Das Programmieren haben sie sich selbst beigebracht

Spannend sei auch die Zusammenarbeit mit den anderen Teams gewesen. „Das war schon lustig mit der zwölfstündigen Zeitverschiebung nach Australien“, berichtet er. In Alicante trafen die Schüler auf ihr Partner-Team aus Italien. Die Kommunikation auf Englisch habe auch „relativ gut“ geklappt. „Wir haben uns gut unterhalten.“ Ihr Partnerteam aus Australien trafen sie nicht. Denn auch in Sydney und am MIT selbst gab es Liveübertragungen des Finales.

Nur wenig von dem Wissen, das die Fünf für das Programmieren brauchten, haben sie in der Schule gelernt. Ben Müller brachte Grundkenntnisse aus dem Informatik-Unterricht mit, ebenso Samuel Seelow aus einer AG. „Das meiste haben wir uns selbst beigebracht“, erzählen sie. Wie das? Das ist für den zwölfjährigen Felix Pfannkuch ganz klar: „Learning by doing“.

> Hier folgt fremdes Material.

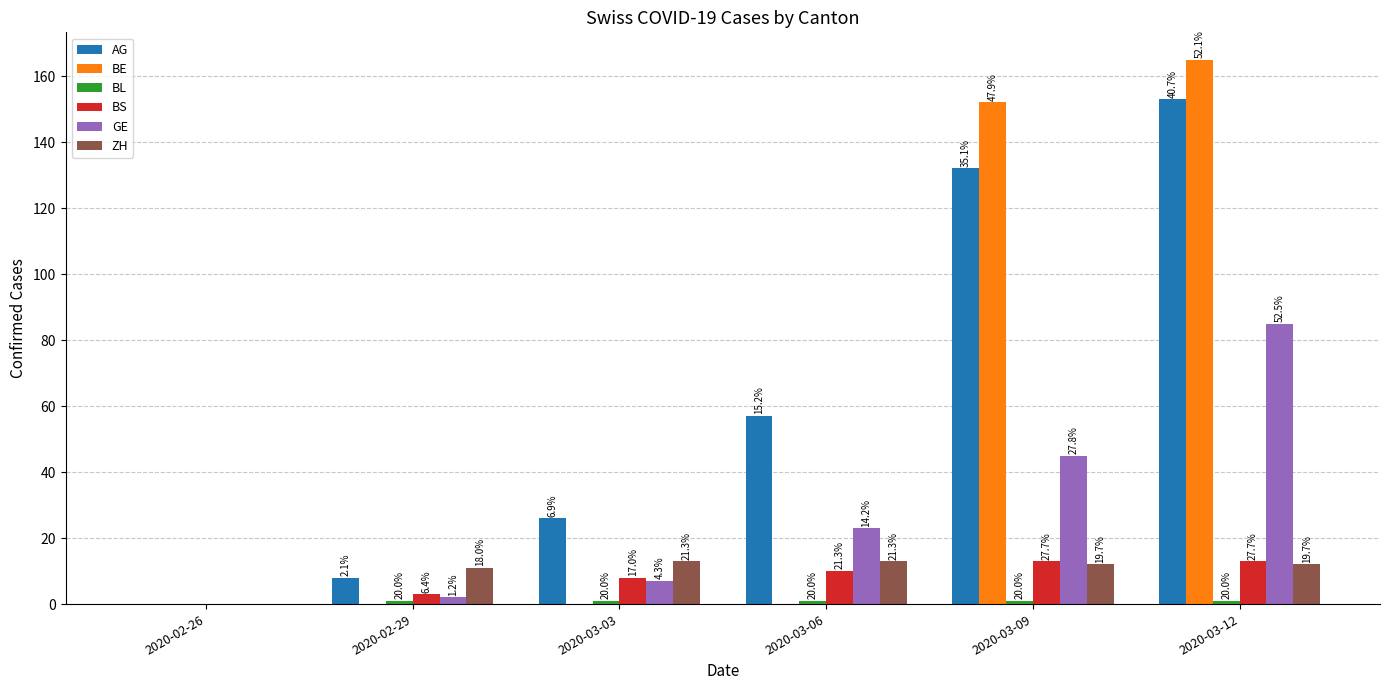

At which label is BL closest to 0?

2020-02-26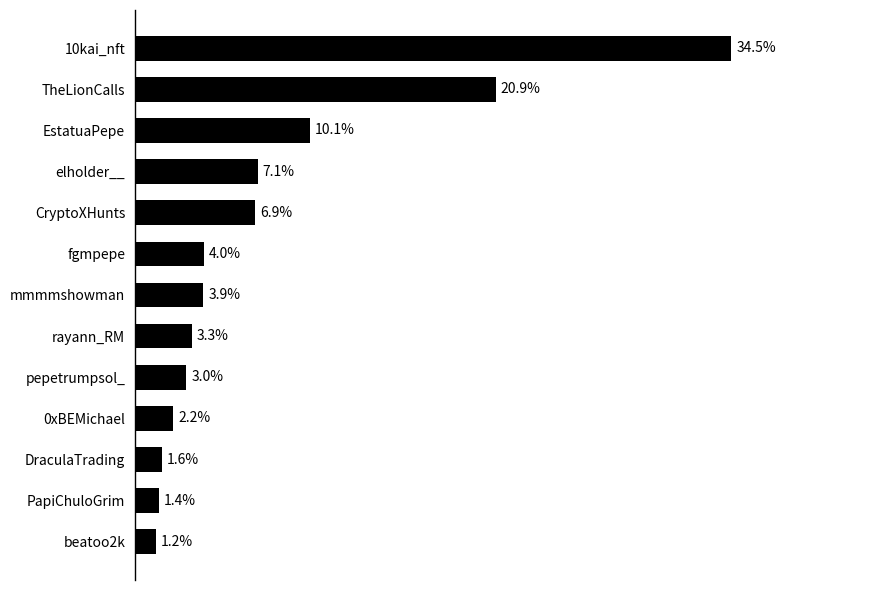

Which has a higher value, pepetrumpsol_ or beatoo2k?

pepetrumpsol_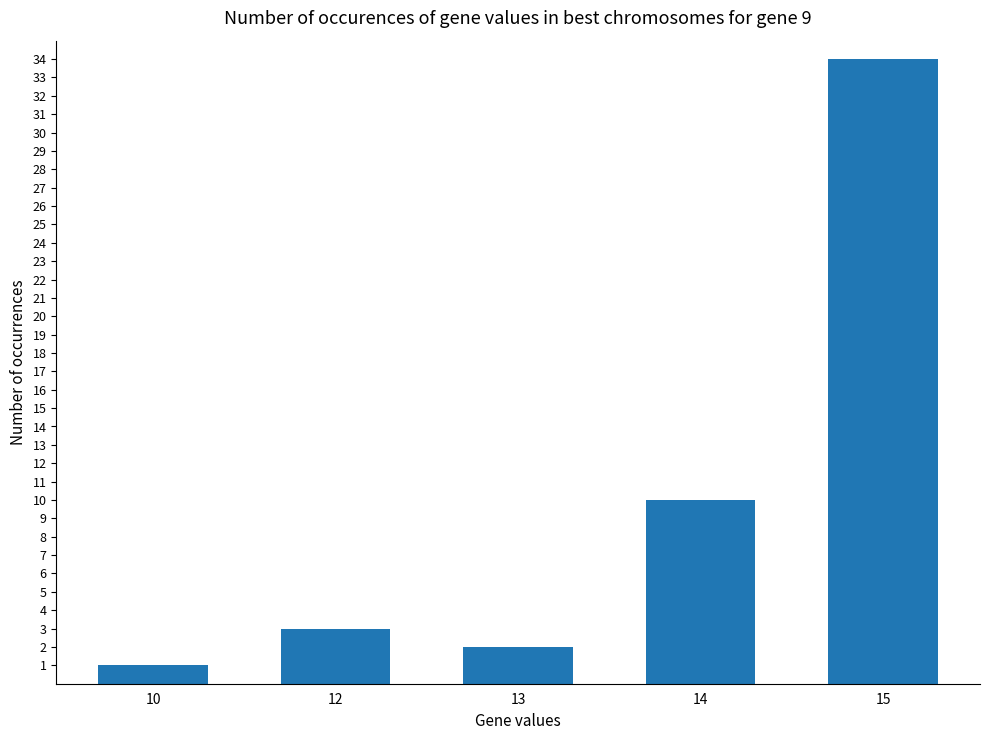

Reading right to left, list all the values displayed in this chart.

15=34	14=10	13=2	12=3	10=1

Internationaler Programmier-Wettbewerb

Als Team „Spherobotics“ nahmen dieses Jahr Ben Müller, Samuel Seelow und Erik Landgrebe aus Klasse 11 und Felix Pfannkuch und Sören Wieland aus Klasse 6 am „Zero Robotics“-Wettbewerb teil.

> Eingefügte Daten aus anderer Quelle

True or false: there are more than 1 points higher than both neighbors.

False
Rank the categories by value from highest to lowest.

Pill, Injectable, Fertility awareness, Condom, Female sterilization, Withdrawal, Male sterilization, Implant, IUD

Der Wettbewerb fand von September bis Dezember 2018 statt. Das Finale wurde am Montag live von der ISS übertragen. Die Firmen Kärcher und Regisafe sponsorten die Reise nach Alicante.

Bereits zum dritten Mal waren Staufer-Gymnasiasten beim Wettbewerb dabei. Die jüngeren Schüler wollen im kommenden Jahr beim „Middle School“-Wettbewerb mitmachen, die Älteren beim Wettbewerb für „High School“-Schüler.